→ Aim of the task
Set down every entry again, exactly as it appears.
### Dataset excerpts ###
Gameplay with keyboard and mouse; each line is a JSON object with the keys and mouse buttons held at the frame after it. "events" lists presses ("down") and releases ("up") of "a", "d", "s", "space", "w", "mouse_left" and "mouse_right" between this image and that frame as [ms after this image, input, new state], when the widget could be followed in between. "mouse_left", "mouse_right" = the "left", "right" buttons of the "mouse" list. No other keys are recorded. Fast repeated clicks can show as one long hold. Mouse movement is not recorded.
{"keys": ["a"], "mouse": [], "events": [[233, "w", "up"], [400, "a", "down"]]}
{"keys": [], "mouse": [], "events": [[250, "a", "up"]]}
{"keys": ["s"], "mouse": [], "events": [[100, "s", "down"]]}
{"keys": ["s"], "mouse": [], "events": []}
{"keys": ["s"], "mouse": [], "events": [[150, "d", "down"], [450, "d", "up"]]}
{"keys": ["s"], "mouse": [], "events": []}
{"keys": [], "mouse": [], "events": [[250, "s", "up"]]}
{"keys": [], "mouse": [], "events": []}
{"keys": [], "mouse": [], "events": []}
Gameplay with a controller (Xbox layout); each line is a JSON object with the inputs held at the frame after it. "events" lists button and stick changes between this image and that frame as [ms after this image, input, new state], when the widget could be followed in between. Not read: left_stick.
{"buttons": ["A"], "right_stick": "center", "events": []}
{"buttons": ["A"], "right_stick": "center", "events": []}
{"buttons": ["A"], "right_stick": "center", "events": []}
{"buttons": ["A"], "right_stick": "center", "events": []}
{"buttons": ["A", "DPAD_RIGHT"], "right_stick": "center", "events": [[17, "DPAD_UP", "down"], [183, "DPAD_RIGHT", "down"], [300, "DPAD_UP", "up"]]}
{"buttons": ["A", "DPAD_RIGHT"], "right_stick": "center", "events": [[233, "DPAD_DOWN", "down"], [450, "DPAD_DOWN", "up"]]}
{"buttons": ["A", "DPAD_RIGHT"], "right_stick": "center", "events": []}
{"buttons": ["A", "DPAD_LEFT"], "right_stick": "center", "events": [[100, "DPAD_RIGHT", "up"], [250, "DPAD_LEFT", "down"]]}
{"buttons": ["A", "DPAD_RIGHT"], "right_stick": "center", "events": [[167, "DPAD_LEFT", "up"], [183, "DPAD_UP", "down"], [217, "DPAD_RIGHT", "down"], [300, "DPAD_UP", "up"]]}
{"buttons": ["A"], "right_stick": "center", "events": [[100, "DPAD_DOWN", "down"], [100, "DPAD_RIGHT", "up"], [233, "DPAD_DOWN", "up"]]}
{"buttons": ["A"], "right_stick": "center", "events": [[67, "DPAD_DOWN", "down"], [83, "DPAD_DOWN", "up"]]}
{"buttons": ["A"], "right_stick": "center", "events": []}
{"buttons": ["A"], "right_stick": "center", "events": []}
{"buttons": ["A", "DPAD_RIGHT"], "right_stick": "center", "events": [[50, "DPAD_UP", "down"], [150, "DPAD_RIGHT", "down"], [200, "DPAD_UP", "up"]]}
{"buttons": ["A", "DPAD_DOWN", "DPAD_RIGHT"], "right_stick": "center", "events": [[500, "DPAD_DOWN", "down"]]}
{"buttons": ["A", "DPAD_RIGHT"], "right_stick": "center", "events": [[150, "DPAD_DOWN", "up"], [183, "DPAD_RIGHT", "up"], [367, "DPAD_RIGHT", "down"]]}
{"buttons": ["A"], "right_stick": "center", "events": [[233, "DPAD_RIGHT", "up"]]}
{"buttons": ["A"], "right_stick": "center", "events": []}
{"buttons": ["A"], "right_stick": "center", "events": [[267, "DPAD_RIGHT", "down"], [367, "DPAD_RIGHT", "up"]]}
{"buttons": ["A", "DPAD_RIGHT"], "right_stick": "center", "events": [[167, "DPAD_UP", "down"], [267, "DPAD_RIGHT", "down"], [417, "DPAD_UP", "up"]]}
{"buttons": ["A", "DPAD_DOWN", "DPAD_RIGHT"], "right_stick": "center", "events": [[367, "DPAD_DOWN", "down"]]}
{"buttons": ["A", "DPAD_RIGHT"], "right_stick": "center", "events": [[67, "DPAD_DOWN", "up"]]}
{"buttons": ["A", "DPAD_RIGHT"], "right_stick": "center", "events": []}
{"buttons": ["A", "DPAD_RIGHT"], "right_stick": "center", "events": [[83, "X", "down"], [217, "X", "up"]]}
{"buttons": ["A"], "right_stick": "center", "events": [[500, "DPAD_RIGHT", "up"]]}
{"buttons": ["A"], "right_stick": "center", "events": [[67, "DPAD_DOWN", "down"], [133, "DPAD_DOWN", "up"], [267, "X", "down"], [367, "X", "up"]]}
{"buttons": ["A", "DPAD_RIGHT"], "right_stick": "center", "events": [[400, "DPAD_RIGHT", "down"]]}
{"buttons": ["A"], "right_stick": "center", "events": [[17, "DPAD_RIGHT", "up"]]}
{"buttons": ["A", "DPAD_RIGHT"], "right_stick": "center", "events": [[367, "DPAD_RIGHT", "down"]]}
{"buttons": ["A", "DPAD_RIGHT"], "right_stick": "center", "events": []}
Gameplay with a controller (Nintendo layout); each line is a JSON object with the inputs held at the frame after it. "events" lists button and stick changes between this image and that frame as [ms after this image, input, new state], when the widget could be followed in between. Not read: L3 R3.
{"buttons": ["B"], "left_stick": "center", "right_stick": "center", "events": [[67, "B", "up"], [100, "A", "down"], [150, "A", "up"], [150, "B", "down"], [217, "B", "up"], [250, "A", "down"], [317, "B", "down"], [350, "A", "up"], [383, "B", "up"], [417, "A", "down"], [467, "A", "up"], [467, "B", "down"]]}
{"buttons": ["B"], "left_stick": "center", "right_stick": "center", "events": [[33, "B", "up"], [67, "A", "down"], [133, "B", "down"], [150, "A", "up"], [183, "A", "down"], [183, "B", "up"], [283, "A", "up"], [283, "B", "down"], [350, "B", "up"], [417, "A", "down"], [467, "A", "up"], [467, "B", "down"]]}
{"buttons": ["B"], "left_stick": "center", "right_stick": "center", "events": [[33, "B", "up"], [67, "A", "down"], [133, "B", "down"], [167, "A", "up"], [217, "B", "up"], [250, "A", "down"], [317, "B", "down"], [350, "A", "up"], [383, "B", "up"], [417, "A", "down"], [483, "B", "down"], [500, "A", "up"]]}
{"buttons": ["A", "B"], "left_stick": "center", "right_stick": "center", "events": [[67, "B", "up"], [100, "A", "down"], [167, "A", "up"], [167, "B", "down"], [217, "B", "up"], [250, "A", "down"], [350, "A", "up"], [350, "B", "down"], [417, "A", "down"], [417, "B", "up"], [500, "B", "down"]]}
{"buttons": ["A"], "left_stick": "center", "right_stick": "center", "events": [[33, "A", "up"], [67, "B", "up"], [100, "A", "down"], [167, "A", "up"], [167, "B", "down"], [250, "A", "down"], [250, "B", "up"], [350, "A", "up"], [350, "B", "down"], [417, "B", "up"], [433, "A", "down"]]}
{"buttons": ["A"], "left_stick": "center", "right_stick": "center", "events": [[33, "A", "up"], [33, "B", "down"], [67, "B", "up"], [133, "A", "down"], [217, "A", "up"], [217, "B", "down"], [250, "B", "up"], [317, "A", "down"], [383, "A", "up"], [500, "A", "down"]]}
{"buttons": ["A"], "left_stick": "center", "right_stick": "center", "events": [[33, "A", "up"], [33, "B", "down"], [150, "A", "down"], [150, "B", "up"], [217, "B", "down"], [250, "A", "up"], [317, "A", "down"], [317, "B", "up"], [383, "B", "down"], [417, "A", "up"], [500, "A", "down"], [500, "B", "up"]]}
###
→ Answer box
Gameplay with keyboard and mouse; each line is a JSON object with the keys and mouse buttons held at the frame after it. "events" lists presses ("down") and releases ("up") of "a", "d", "s", "space", "w", "mouse_left" and "mouse_right" between this image and that frame as [ms after this image, input, new state], when the widget could be followed in between. "mouse_left", "mouse_right" = the "left", "right" buttons of the "mouse" list. No other keys are recorded. Fast repeated clicks can show as one long hold. Mouse movement is not recorded.
{"keys": ["a"], "mouse": [], "events": [[233, "w", "up"], [400, "a", "down"]]}
{"keys": [], "mouse": [], "events": [[250, "a", "up"]]}
{"keys": ["s"], "mouse": [], "events": [[100, "s", "down"]]}
{"keys": ["s"], "mouse": [], "events": []}
{"keys": ["s"], "mouse": [], "events": [[150, "d", "down"], [450, "d", "up"]]}
{"keys": ["s"], "mouse": [], "events": []}
{"keys": [], "mouse": [], "events": [[250, "s", "up"]]}
{"keys": [], "mouse": [], "events": []}
{"keys": [], "mouse": [], "events": []}
Gameplay with a controller (Xbox layout); each line is a JSON object with the inputs held at the frame after it. "events" lists button and stick changes between this image and that frame as [ms after this image, input, new state], when the widget could be followed in between. Not read: left_stick.
{"buttons": ["A"], "right_stick": "center", "events": []}
{"buttons": ["A"], "right_stick": "center", "events": []}
{"buttons": ["A"], "right_stick": "center", "events": []}
{"buttons": ["A"], "right_stick": "center", "events": []}
{"buttons": ["A", "DPAD_RIGHT"], "right_stick": "center", "events": [[17, "DPAD_UP", "down"], [183, "DPAD_RIGHT", "down"], [300, "DPAD_UP", "up"]]}
{"buttons": ["A", "DPAD_RIGHT"], "right_stick": "center", "events": [[233, "DPAD_DOWN", "down"], [450, "DPAD_DOWN", "up"]]}
{"buttons": ["A", "DPAD_RIGHT"], "right_stick": "center", "events": []}
{"buttons": ["A", "DPAD_LEFT"], "right_stick": "center", "events": [[100, "DPAD_RIGHT", "up"], [250, "DPAD_LEFT", "down"]]}
{"buttons": ["A", "DPAD_RIGHT"], "right_stick": "center", "events": [[167, "DPAD_LEFT", "up"], [183, "DPAD_UP", "down"], [217, "DPAD_RIGHT", "down"], [300, "DPAD_UP", "up"]]}
{"buttons": ["A"], "right_stick": "center", "events": [[100, "DPAD_DOWN", "down"], [100, "DPAD_RIGHT", "up"], [233, "DPAD_DOWN", "up"]]}
{"buttons": ["A"], "right_stick": "center", "events": [[67, "DPAD_DOWN", "down"], [83, "DPAD_DOWN", "up"]]}
{"buttons": ["A"], "right_stick": "center", "events": []}
{"buttons": ["A"], "right_stick": "center", "events": []}
{"buttons": ["A", "DPAD_RIGHT"], "right_stick": "center", "events": [[50, "DPAD_UP", "down"], [150, "DPAD_RIGHT", "down"], [200, "DPAD_UP", "up"]]}
{"buttons": ["A", "DPAD_DOWN", "DPAD_RIGHT"], "right_stick": "center", "events": [[500, "DPAD_DOWN", "down"]]}
{"buttons": ["A", "DPAD_RIGHT"], "right_stick": "center", "events": [[150, "DPAD_DOWN", "up"], [183, "DPAD_RIGHT", "up"], [367, "DPAD_RIGHT", "down"]]}
{"buttons": ["A"], "right_stick": "center", "events": [[233, "DPAD_RIGHT", "up"]]}
{"buttons": ["A"], "right_stick": "center", "events": []}
{"buttons": ["A"], "right_stick": "center", "events": [[267, "DPAD_RIGHT", "down"], [367, "DPAD_RIGHT", "up"]]}
{"buttons": ["A", "DPAD_RIGHT"], "right_stick": "center", "events": [[167, "DPAD_UP", "down"], [267, "DPAD_RIGHT", "down"], [417, "DPAD_UP", "up"]]}
{"buttons": ["A", "DPAD_DOWN", "DPAD_RIGHT"], "right_stick": "center", "events": [[367, "DPAD_DOWN", "down"]]}
{"buttons": ["A", "DPAD_RIGHT"], "right_stick": "center", "events": [[67, "DPAD_DOWN", "up"]]}
{"buttons": ["A", "DPAD_RIGHT"], "right_stick": "center", "events": []}
{"buttons": ["A", "DPAD_RIGHT"], "right_stick": "center", "events": [[83, "X", "down"], [217, "X", "up"]]}
{"buttons": ["A"], "right_stick": "center", "events": [[500, "DPAD_RIGHT", "up"]]}
{"buttons": ["A"], "right_stick": "center", "events": [[67, "DPAD_DOWN", "down"], [133, "DPAD_DOWN", "up"], [267, "X", "down"], [367, "X", "up"]]}
{"buttons": ["A", "DPAD_RIGHT"], "right_stick": "center", "events": [[400, "DPAD_RIGHT", "down"]]}
{"buttons": ["A"], "right_stick": "center", "events": [[17, "DPAD_RIGHT", "up"]]}
{"buttons": ["A", "DPAD_RIGHT"], "right_stick": "center", "events": [[367, "DPAD_RIGHT", "down"]]}
{"buttons": ["A", "DPAD_RIGHT"], "right_stick": "center", "events": []}
Gameplay with a controller (Nintendo layout); each line is a JSON object with the inputs held at the frame after it. "events" lists button and stick changes between this image and that frame as [ms after this image, input, new state], when the widget could be followed in between. Not read: L3 R3.
{"buttons": ["B"], "left_stick": "center", "right_stick": "center", "events": [[67, "B", "up"], [100, "A", "down"], [150, "A", "up"], [150, "B", "down"], [217, "B", "up"], [250, "A", "down"], [317, "B", "down"], [350, "A", "up"], [383, "B", "up"], [417, "A", "down"], [467, "A", "up"], [467, "B", "down"]]}
{"buttons": ["B"], "left_stick": "center", "right_stick": "center", "events": [[33, "B", "up"], [67, "A", "down"], [133, "B", "down"], [150, "A", "up"], [183, "A", "down"], [183, "B", "up"], [283, "A", "up"], [283, "B", "down"], [350, "B", "up"], [417, "A", "down"], [467, "A", "up"], [467, "B", "down"]]}
{"buttons": ["B"], "left_stick": "center", "right_stick": "center", "events": [[33, "B", "up"], [67, "A", "down"], [133, "B", "down"], [167, "A", "up"], [217, "B", "up"], [250, "A", "down"], [317, "B", "down"], [350, "A", "up"], [383, "B", "up"], [417, "A", "down"], [483, "B", "down"], [500, "A", "up"]]}
{"buttons": ["A", "B"], "left_stick": "center", "right_stick": "center", "events": [[67, "B", "up"], [100, "A", "down"], [167, "A", "up"], [167, "B", "down"], [217, "B", "up"], [250, "A", "down"], [350, "A", "up"], [350, "B", "down"], [417, "A", "down"], [417, "B", "up"], [500, "B", "down"]]}
{"buttons": ["A"], "left_stick": "center", "right_stick": "center", "events": [[33, "A", "up"], [67, "B", "up"], [100, "A", "down"], [167, "A", "up"], [167, "B", "down"], [250, "A", "down"], [250, "B", "up"], [350, "A", "up"], [350, "B", "down"], [417, "B", "up"], [433, "A", "down"]]}
{"buttons": ["A"], "left_stick": "center", "right_stick": "center", "events": [[33, "A", "up"], [33, "B", "down"], [67, "B", "up"], [133, "A", "down"], [217, "A", "up"], [217, "B", "down"], [250, "B", "up"], [317, "A", "down"], [383, "A", "up"], [500, "A", "down"]]}
{"buttons": ["A"], "left_stick": "center", "right_stick": "center", "events": [[33, "A", "up"], [33, "B", "down"], [150, "A", "down"], [150, "B", "up"], [217, "B", "down"], [250, "A", "up"], [317, "A", "down"], [317, "B", "up"], [383, "B", "down"], [417, "A", "up"], [500, "A", "down"], [500, "B", "up"]]}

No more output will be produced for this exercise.